Debbie Hathway takes us on her Bush Break adventure to Limpopo South Africa where she experienced indulgent luxury and conservation.
As the crow flies west to east across Limpopo in South Africa, Motswari Private Game Reserve and Welgevonden Game Reserve are almost exactly in line with each other. One puts its weight behind rhino conservation, the other wages war against elephant poaching. Both are well worth a visit.
Music & Wildlife – Motswari Private Game Reserve
There was barely a dry eye in the audience at the end of the local launch of virtuoso pianist Tian Jiang’s CD, Motswari Fantasy Night Symphony, held recently at the scene of his inspiration.
Geiger’s Camp at Motswari Private Game Reserve in the Greater Kruger National Park hosted media and special guests on a windless night beneath a star-studded sky as Jiang played. He was later accompanied by owner and artist Marion Geiger-Orengo as she painted the subject they are all so passionate about. The rhino.
Marion’s husband Fabrice Orengo de Lamazière tells the story of their first meeting at a private concert given by Tian in
Cape Town 12 years ago, when they discovered a mutual passion for music and wildlife. ‘His music is powerful, moving. Most of the crowd started to cry,’ says Fabrice.
‘Tian started to come regularly to Motswari, and one day we decided to host a crazy concert in the bush, in the middle of nowhere, with a grand piano. Soon after that we experienced the tragic death of a rhino poached on one of our properties.’ According to figures released by the South African Department of Environmental Affairs, at least two rhinos were poached per day in the Kruger Park last year despite overall poaching numbers dropping below 1 000 for the first time since 2012. South Africa has the largest population of rhinos in the world and savetherhino.org says most illegal activity occurs in this 19 485km2 protected habitat.
That poaching incident inspired Fabrice and Marion to establish Rhino Disharmony through which artists from many backgrounds unite to raise awareness of the animals’ plight through the only language that is understood internationally: art – from music to painting to sculpture to poetry. Tian was their first Rhino Disharmony
Motswari is a second-generation family-owned property located in the Timbavati and Umbabat private nature reserves. It’s Big Five territory, a wild and unspoilt part of South Africa’s bushveld region that provided the inspiration for the design and decoration of Geiger’s Camp. ‘It’s also about a soul holiday,’ says Marion. ‘It’s not just coming into a beautifully decorated
place where you’re an observer.’ In fact it’s a homely space, layered in bohemian chic, where people should feel comfortable enough to put their feet up on the couch or take an afternoon nap on a lounger next to the pool.

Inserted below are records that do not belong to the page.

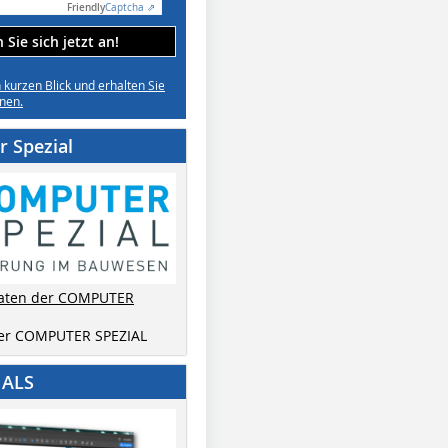
Friendly
Captcha ⇗
Sie sich jetzt an!
n kurzen Blick und erhalten Sie
nen.
 Spezial
aten der COMPUTER
der COMPUTER SPEZIAL
IALS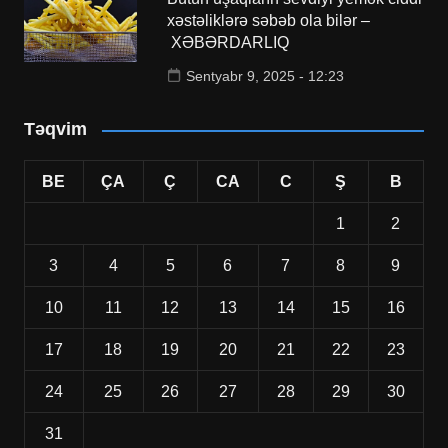
xəstəliklərə səbəb ola bilər –
XƏBƏRDARLIQ
Sentyabr 9, 2025 - 12:23
Təqvim
BE
ÇA
Ç
CA
C
Ş
B
1
2
3
4
5
6
7
8
9
10
11
12
13
14
15
16
17
18
19
20
21
22
23
24
25
26
27
28
29
30
31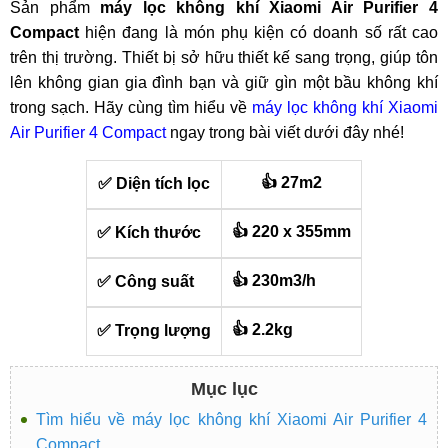
Sản phẩm
máy lọc không khí Xiaomi Air Purifier 4
Compact
hiện đang là món phụ kiện có doanh số rất cao
trên thị trường. Thiết bị sở hữu thiết kế sang trọng, giúp tôn
lên không gian gia đình bạn và giữ gìn một bầu không khí
trong sạch. Hãy cùng tìm hiểu về
máy lọc không khí Xiaomi
Air Purifier 4 Compact
ngay trong bài viết dưới đây nhé!
👍 27m2
✅ Diện tích lọc
👍 220 x 355mm
✅ Kích thước
👍 230m3/h
✅ Công suất
👍 2.2kg
✅ Trọng lượng
Mục lục
Tìm hiểu về máy lọc không khí Xiaomi Air Purifier 4
Compact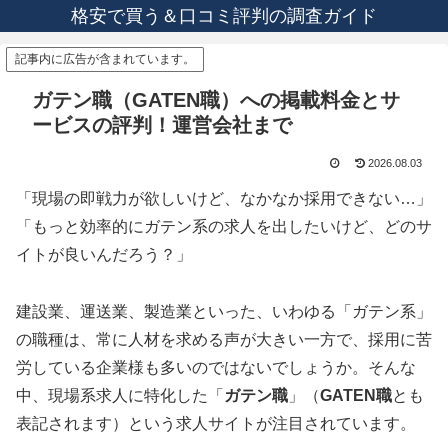
格安で買う＆口コミ評判の調査ガイド
記事内に広告が含まれています。
ガテン職（GATEN職）への掲載料金とサ
ービスの評判！運営会社まで
2026.08.03
「現場の即戦力が欲しいけど、なかなか採用できない…」
「もっと効率的にガテン系の求人を出したいけど、どのサ
イトが良いんだろう？」
建設業、運送業、製造業といった、いわゆる「ガテン系」
の職種は、常に人材を求める声が大きい一方で、採用に苦
労している企業様も多いのではないでしょうか。そんな
中、現場系求人に特化した「
ガテン職
」（
GATEN職
とも
表記されます）という求人サイトが注目されています。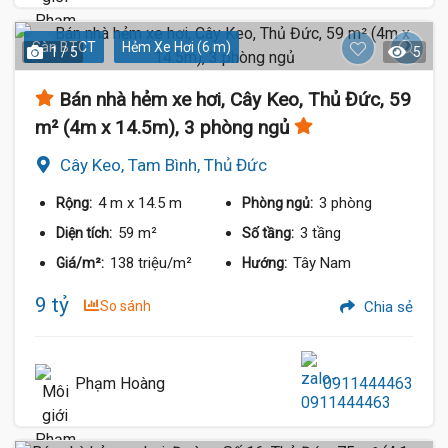
Sàn BTCT
Hẻm Xe Hơi (6 m)
1 / 5
5
Bán nhà hẻm xe hơi, Cây Keo, Thủ Đức, 59
m² (4m x 14.5m), 3 phòng ngủ
Cây Keo, Tam Bình, Thủ Đức
4 m
x 14.5 m
3 phòng
Rộng:
Phòng ngủ:
59 m²
3 tầng
Diện tích:
Số tầng:
138 triệu/m²
Tây Nam
Giá/m²:
Hướng:
9 tỷ
So sánh
Chia sẻ
Phạm Hoàng
0911444463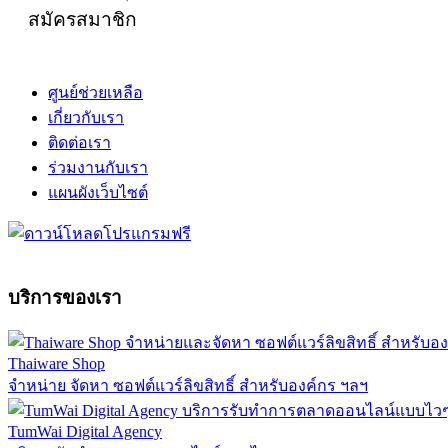
สมัครสมาชิก
ศูนย์ช่วยเหลือ
เกี่ยวกับเรา
ติดต่อเรา
ร่วมงานกับเรา
แผนผังเว็บไซต์
บริการของเรา
Thaiware Shop
จำหน่าย จัดหา ซอฟต์แวร์ลิขสิทธิ์ สำหรับองค์กร ฯลฯ
TumWai Digital Agency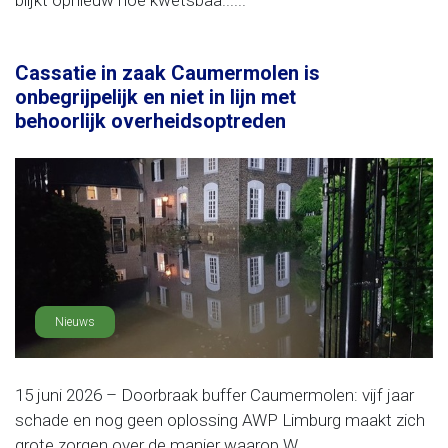
blijkt opnieuw hoe kwetsbaa......
Cassatie in zaak Caumermolen is
onbegrijpelijk en niet in lijn met
behoorlijk overheidsoptreden
Nieuws
15 juni 2026 – Doorbraak buffer Caumermolen: vijf jaar
schade en nog geen oplossing AWP Limburg maakt zich
grote zorgen over de manier waarop W......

There’s no doubt that Motswari offers fantastic wildlife experiences, great food, beautiful bedrooms with fantastic beds and fine linen. But what makes it stand out from the rest? ‘There’s no secret,’ says Fabrice. ‘It’s just love and passion for art and nature, and the staff, whom we are proud to call our family. This is Geiger’s Camp.’
Award-winning retreat – Mhondoro Safari Lodge & Villa
Conservation is also the prime focus for the owners of Mhondoro Safari Lodge & Villa located in the 35 000 hectare Welgevonden Game Reserve in the Waterberg. Guests are lucky enough to experience their vision and see the results of the highly successful elephant anti-poaching efforts. The elephants’ favourite party trick is drinking out of the swimming pool, even if guests are cooling off in it, often preferring that to lumbering along to the lodge waterhole.
Activity at the waterhole can also be seen up close via an underground tunnel that leads to a game-viewing hide, affording
keen photographers the most incredible opportunities to capture their subjects on film. All frivolity aside, protecting their 100 African elephants as well as the rest of the Big Five, more than 129 other mammal species, 350 birds and 2 000 plant species is serious business for the Dutch owners. The world’s largest land animals are classified as vulnerable since they remain under threat from poaching, habitat loss, and human-wildlife conflict. Since 1979, African elephants have lost over 50% of their range and this, along with massive poaching for ivory and trophies over the decades, has seen the population drop significantly. In the early part of the 20th century, there may have been as many as 3 to 5 million African elephants, but today there are only around 415 000 left in the world.
The interior design at Mhondoro is described as a fusion of African chic and edgy European influences. That might have had something to do with their walking away with the Best Safari Retreat in the World, Best Family Villa in Africa as well as
Best Bush Lodge in Africa titles at the 2018 Haute Grandeur Global Hotel Awards in Dubai. But more than that, as is often the case at these special reserves, it is the wealth of knowledge you gain in the hands of experienced guides and the sense of wellbeing you take with you after being hosted by incredible managers and staff that makes all the difference.
Good to know for travelling families is that Mhondoro is child-friendly and welcomes children of all ages. They can run free at the dedicated open-air play area, which is protected by an elephant fence, or amuse themselves in the playroom in the main lodge without disturbing other guests. Special children’s activities can be arranged on request.